Monday, September 6, 2010

Investigative Health Report: Dietary Supplements

For the most part, I am not a big fan of dietary supplements. There are a few documented cases in which they are useful if not necessary when targeted at specific deficiencies and/or conditions, but too often people use them as a fall-back when they should be honing in on their diet, and getting all their nutrient requirements from real, whole food.

All too often, people expect miracles from many of these things, and they just don't work that way. The supplement world seems to be getting more and more complex too, all promising something or other in regards to your health. You've got vitamins & minerals, herbs, amino acids, isolated derivativeness of obscure compounds in different foods, and of course the endless world of body building and athletic performance supplements; protein, creatine, ZMA etc. It's almost to the point of absurdity if you ask me, especially to think that these things should work so efficaciously. While I am not saying there is no such thing as wise supplementation, there are a few reasons I am weary of blindly diving into the world of supplements.
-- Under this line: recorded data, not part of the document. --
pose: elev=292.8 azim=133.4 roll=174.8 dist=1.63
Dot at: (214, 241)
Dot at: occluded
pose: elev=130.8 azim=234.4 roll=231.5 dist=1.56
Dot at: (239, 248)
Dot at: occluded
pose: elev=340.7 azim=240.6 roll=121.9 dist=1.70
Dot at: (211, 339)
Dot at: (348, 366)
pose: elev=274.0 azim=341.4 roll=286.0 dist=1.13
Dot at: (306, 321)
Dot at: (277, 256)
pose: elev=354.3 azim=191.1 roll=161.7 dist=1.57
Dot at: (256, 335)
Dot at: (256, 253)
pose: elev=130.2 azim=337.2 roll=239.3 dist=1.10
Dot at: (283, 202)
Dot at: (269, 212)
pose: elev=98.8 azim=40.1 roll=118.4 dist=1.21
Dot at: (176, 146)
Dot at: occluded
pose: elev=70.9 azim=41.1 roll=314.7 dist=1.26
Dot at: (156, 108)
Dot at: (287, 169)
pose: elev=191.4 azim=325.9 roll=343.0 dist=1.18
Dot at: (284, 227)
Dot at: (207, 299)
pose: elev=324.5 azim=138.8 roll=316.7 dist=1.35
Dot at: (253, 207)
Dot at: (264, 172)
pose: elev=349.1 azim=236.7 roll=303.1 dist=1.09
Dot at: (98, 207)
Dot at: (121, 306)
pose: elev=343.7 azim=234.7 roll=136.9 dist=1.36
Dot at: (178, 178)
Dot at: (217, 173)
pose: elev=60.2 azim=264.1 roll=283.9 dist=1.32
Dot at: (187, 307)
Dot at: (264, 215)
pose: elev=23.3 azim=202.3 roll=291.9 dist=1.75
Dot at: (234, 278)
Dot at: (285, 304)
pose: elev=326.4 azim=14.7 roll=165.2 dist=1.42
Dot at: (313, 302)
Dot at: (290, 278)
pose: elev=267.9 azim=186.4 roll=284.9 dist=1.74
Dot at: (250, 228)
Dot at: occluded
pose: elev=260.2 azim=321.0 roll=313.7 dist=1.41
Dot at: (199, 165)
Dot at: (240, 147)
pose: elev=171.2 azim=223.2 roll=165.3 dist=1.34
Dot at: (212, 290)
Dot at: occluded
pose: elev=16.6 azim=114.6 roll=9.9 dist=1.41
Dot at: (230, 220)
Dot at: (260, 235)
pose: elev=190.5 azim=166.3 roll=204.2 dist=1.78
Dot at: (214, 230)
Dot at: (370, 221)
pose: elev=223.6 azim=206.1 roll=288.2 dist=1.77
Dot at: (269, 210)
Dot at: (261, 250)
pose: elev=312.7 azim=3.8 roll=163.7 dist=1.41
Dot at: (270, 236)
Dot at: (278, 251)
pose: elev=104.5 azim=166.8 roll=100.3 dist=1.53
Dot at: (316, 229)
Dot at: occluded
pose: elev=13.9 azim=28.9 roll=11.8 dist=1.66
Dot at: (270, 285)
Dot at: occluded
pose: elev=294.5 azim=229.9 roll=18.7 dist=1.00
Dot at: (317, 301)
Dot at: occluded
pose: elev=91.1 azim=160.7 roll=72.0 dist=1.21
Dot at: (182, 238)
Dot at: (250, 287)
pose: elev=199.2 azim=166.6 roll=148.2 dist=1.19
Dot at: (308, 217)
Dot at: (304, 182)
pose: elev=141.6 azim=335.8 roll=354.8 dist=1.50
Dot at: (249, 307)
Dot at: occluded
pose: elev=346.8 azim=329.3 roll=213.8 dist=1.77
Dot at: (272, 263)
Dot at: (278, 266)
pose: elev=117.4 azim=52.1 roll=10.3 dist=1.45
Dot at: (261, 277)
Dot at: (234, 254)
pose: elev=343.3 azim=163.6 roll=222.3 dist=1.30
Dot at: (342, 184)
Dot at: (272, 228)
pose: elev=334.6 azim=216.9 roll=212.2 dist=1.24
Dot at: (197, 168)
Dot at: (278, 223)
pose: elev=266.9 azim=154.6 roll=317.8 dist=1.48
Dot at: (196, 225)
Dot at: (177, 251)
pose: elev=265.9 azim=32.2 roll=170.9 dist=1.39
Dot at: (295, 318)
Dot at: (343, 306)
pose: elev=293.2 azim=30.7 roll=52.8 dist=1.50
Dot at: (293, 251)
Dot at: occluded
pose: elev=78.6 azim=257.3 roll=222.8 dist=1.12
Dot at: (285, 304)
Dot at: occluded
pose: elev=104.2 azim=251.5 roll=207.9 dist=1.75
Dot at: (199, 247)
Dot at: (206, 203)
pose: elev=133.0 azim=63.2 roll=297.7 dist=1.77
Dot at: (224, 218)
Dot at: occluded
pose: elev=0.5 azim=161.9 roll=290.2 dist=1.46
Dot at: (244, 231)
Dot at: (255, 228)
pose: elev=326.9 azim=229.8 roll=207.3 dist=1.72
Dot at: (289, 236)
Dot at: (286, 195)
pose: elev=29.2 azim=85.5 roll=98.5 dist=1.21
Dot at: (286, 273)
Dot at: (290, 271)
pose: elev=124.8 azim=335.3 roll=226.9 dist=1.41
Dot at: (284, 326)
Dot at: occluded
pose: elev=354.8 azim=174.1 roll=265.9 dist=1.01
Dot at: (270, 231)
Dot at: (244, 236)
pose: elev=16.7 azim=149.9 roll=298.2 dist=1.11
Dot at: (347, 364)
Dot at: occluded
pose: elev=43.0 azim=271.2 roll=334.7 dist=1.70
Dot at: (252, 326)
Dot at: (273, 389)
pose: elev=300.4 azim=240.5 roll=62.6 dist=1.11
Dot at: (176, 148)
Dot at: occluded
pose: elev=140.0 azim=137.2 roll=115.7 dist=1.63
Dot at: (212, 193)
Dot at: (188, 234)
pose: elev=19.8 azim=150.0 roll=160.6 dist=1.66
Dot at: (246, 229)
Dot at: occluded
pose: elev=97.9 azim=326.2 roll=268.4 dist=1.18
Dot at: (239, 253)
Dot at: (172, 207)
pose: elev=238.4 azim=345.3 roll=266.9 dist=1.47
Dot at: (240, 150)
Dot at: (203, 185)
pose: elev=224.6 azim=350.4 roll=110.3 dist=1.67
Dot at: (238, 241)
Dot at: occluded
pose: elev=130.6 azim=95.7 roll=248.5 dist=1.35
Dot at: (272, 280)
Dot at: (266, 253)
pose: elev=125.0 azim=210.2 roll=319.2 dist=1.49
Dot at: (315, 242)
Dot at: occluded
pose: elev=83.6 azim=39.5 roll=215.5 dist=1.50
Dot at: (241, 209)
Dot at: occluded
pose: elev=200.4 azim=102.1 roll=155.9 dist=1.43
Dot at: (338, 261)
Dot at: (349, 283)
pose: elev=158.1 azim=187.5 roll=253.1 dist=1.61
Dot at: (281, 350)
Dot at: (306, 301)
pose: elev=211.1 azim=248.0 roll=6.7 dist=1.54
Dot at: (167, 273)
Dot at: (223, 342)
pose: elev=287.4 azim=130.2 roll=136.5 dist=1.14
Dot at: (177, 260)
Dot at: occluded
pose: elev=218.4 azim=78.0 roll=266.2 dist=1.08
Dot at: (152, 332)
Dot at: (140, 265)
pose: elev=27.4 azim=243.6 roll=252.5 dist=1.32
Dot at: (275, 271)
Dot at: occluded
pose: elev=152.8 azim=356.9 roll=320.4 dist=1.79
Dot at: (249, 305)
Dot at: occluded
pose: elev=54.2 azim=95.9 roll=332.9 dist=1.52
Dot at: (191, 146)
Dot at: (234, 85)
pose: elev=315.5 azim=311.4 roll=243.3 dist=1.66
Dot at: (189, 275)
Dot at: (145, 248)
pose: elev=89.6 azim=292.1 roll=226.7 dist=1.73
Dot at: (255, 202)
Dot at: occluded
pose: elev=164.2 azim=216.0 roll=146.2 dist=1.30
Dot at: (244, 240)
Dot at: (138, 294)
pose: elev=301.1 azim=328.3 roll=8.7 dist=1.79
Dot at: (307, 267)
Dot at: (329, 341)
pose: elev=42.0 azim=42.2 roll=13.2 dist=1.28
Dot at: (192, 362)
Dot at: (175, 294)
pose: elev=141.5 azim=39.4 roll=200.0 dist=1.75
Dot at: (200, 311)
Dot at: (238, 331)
For one, it is a practically unregulated industry, and you never really know what they're putting into them. While I don't always side with the FDA, their total absence in this industry seems more worrisome to me in this case. There have been numerous studies and reports that have surfaced detailing different companies' products showing contamination with heavy metals and/or other poisons¹². And this is even aside from the additives that are often standard ingredients, like stearic acid, magnesium stearate, even GMO-soy ingredients, which are questionable at best. There of course are a few trust-able companies, and perhaps something like a good multivitamin from such a company would be an example of wise supplementation.

ConsumerLab is an organization that is dedicated to evaluating different supplement companies and their products, testing that they both contain everything that is listed on the package, as well as making sure they don't contain anything that isn't listed- such as mercury or arsenic. You have to pay a fee to access their reports, but it's free to click around the site and see their fairly shocking claims that large percentages of supplements don't live up to their claims.

The other reason I don't like supplements, is that I feel on a certain level it's not good for your body. It seems the best strategies for building health and preventing disease have one major thing in common. This is that we must do what is "natural" for us, which doesn't conflict with our innate healing mechanisms, biological rhythms etc. I feel that taking supplements interferes with this, and it is in no way natural to be getting large amounts of isolated (synthetic?) nutrients. This is especially the case if we are talking about supplements such as "dong quai" or whatever i.e. those obscure herbs/medicinals.

In a sense, I feel that there are similar issues here as with taking "actual" drugs- addressing symptoms and problems that are extraneous to the actual root causes of ill-health. The aim should be working to build overall health, and provide the optimal environment for the body to heal itself. In more cases than not this would likely be better attained by removing things from people's diets and lifestyle habits e.g. analyzing what it is they are doing that they shouldn't be doing, rather than what supplements they aren't taking. 

"You have horrible chronic inflammation? Here take this supplement... but it's ok to eat that sugary, glutinous piece of pie in moderation." 

Hmmm, sounds all too much like the conventional drug-prescribing mentality...

Lastly, the idea of taking supplements vs. whole foods is just silly. The compounds in multivitamins are just the items we have happened to identify and explain the mode of action. There are potentially thousands of other compounds, vitamins, co-factors, etc that we have yet to identify in foods that all work synergistically, contained in the natural package that is any fruit, vegetable, steak what have you. These are likely all essential and contributive to human nutrition, and to remove any one part might make the entire structure unsturdy.

There are a few companies that offer "whole-food" vitamins and minerals, in which all of these substances supposedly stay intact in their unique combinations. Garden of Life's "Raw" line of vitamins is a good example of this.

Here is what you really should do. Any nutritionist would have you do something along these lines. For a few days, write down EVERYTHING you eat. Then use a website such as FitDay or The Daily Plate, and enter all of those things in there. This will give you an excellent, detailed picture of what your diet is like in terms of nutrient density. You can then use something like Nutrition Data's nutrient search tool to look up foods that are higher in any of the vitamins and minerals you may be lacking. Look for the foods that are appealing to you, and start to add some of them to your diet. This is also a great opportunity to look at what you are eating in terms of macronutrient ratios; e.g. how many carbs, protein, different types of fats you are eating. I urge you to explore Nutrition Data- educate yourself on net-inflammation loads and the other various tools they provide on the site. 

If you really want a back-up plan, go with a whole-food multivitamin from a reputable company. Fish oil is another supplement that has very substantial benefits (though once again ideally you'd just eat more fish). But don't think you can continue eating tons of ice cream, bread, pasta, donuts what have you, and a B complex vitamin is going to suddenly propel you into perfect health. Obviously.